DSL transmission isn't digital. Its analog. Digital data is converted to analog signals and then sent. The reason this must be done is because sending analog signals does not require as much bandwidth as sending digital signals - why? Because digital signals compromise of lots of sine-waves which superimpose and produce your resultant digital signal. Read up on Fourier Transform.

The reason why there is a fluctuation in speed is mostly because of SNR i.e Signal to Noise ratio.


#4

[quote=", post:, topic:"]

DSL transmission isn’t digital. Its analog. Digital data is converted to analog signals and then sent. The reason this must be done is because sending analog signals does not require as much bandwidth as sending digital signals - why? Because digital signals compromise of lots of sine-waves which superimpose and produce your resultant digital signal. Read up on Fourier Transform.

The reason why there is a fluctuation in speed is mostly because of SNR i.e Signal to Noise ratio.

[/quote]

oh i guess i was wrong then

what abt wireless transmissions such as wimax are they digital or analog?


#5

Wireless transmissions are analog is well. Digital signals cannot ride airwaves. Modulation is required where the carrier signal is modulated with the payload signal for transmission. At the receiver end, the reverse process takes place to separate the payload signal from the carrier.

The keyword is "frequency". Whenever you come across this word, you can take it for granted that the transmission is analog. Digital signaling is measured by bandwidth/bit rate.

The only media capable of true digital transmission is optical as used in optical fibre.


#6

i have old line with one joint. what loss i should bear


#7

Anything that travels over wire, through air, via light is analog. Digital is simply 1's and 0's, the devices on either side of the "connection" convert analog (in its many forms) back into digital information.

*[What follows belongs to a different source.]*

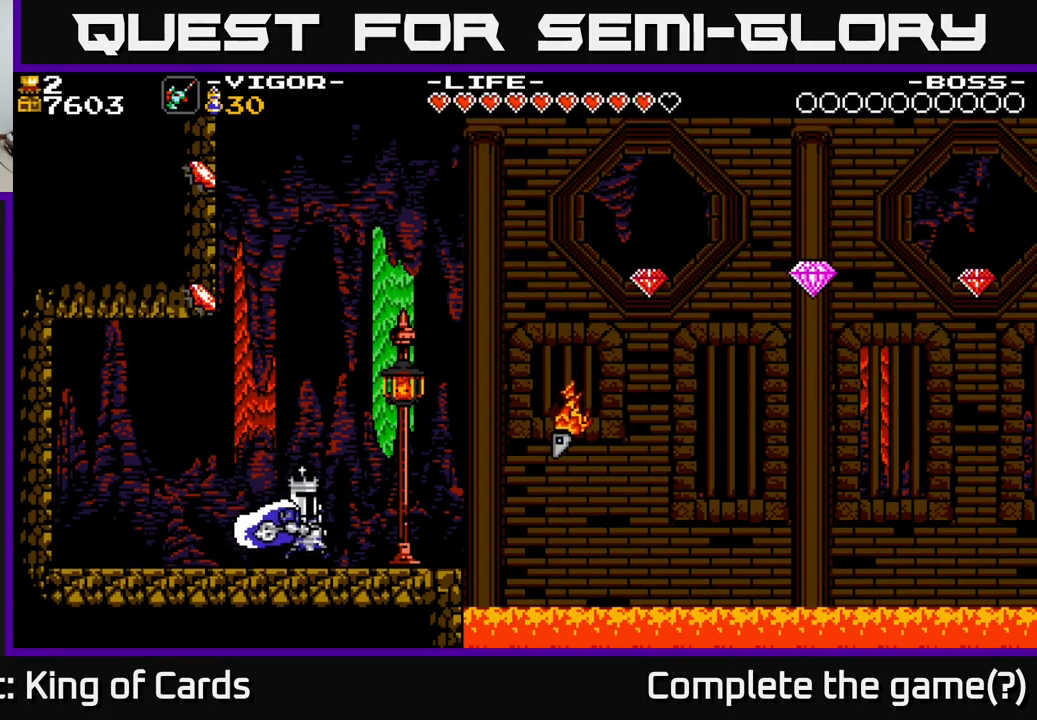
{"buttons": ["A", "X"], "right_stick": "center", "events": [[50, "A", "down"], [250, "X", "down"], [300, "DPAD_RIGHT", "up"]]}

To put it in perspective, even your Cat5 or network cable, is an analog medium where digital information is changed into signals are transferred to pairs of wires, and then back to digital by network cards or routers.

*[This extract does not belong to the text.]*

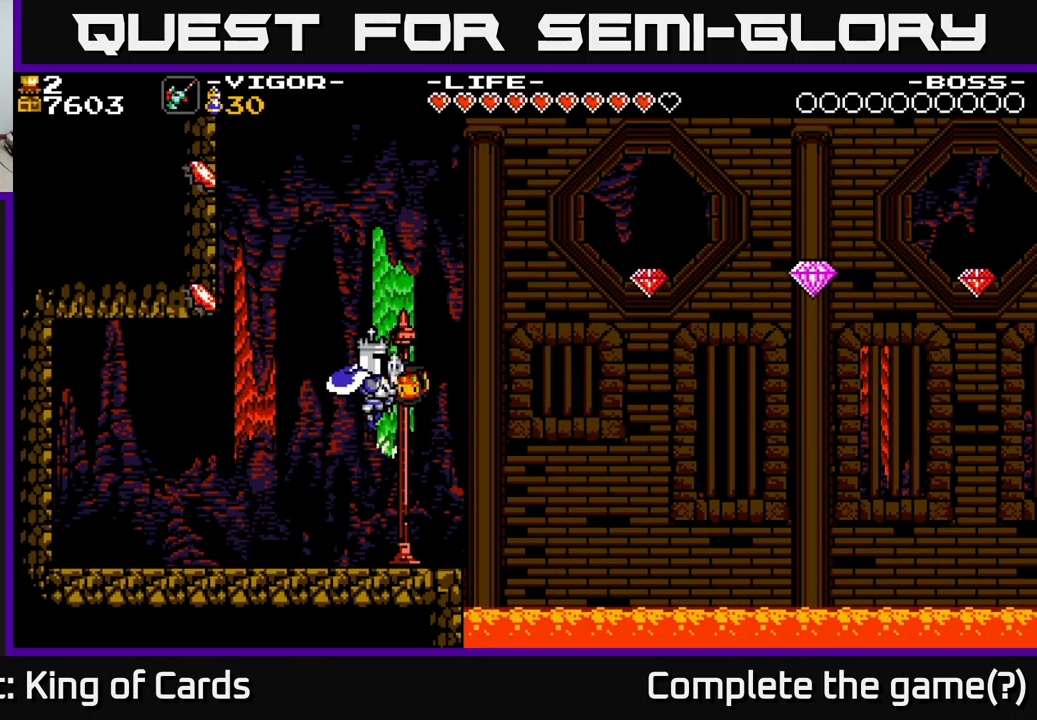
{"buttons": [], "right_stick": "center", "events": [[117, "X", "up"], [150, "A", "up"], [267, "DPAD_RIGHT", "down"], [417, "DPAD_RIGHT", "up"]]}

Hope this makes things clearer.


#8

[quote=", post:, topic:"]

Anything that travels over wire, through air, via light is analog. Digital is simply 1’s and 0’s, the devices on either side of the “connection” convert analog (in its many forms) back into digital information.

To put it in perspective, even your Cat5 or network cable, is an analog medium where digital information is changed into signals are transferred to pairs of wires, and then back to digital by network cards or routers.

Hope this makes things clearer.

[/quote]

No. A digital signal, technically speaking, is a composite of analog signals. To make a square wave, representing zeroes and ones, you will add sine-waves with different harmonics. A digital signal can also have multiple signal levels - agan, this is not zeroes and ones. A signal can go upto +5V, 0V and -5V (but these signals will ONLY represent 0s and 1s). Read up on different line-coding schemes and Fourier Transform.

In case anyone is interested in DSL, the technique used for the transmission is called 256-QAM (Quadrature Amplitude Modulation).

To the layman, there might not seem to be a difference. Afterall, adding oranges will just get you more oranges. But it is important and necessary to differentiate between digital signals and analog signals.

If we continue with your analogy, the data stored on a hard-drive is analog as well. But we know thats not the case; its not classified as analog, it is always treated as digital.

But without analog, digital cannot exist. As digital is just an approximation.

So to put it in perspective, lets say your DSL modem is connected to your computer through Ethernet. The data your PC sends to the modem is sent using a line-coding scheme. The modem understands this line-coding scheme because of the Ethernet standard. The modem then converts this received data into an analog signal, based on 256-QAM.

Like I mentioned before, we convert your digital data into an analog signal because of bandwidth constraints, your telephone line does not have the required bandwith.

I realize you might be thinking “but they are both electrical signals, so what does it matter?!”. The thing is, the electrical signal in Ethernet is discrete, it only represents 0s and 1s whereas the signal in your telephone represents a multitude of values.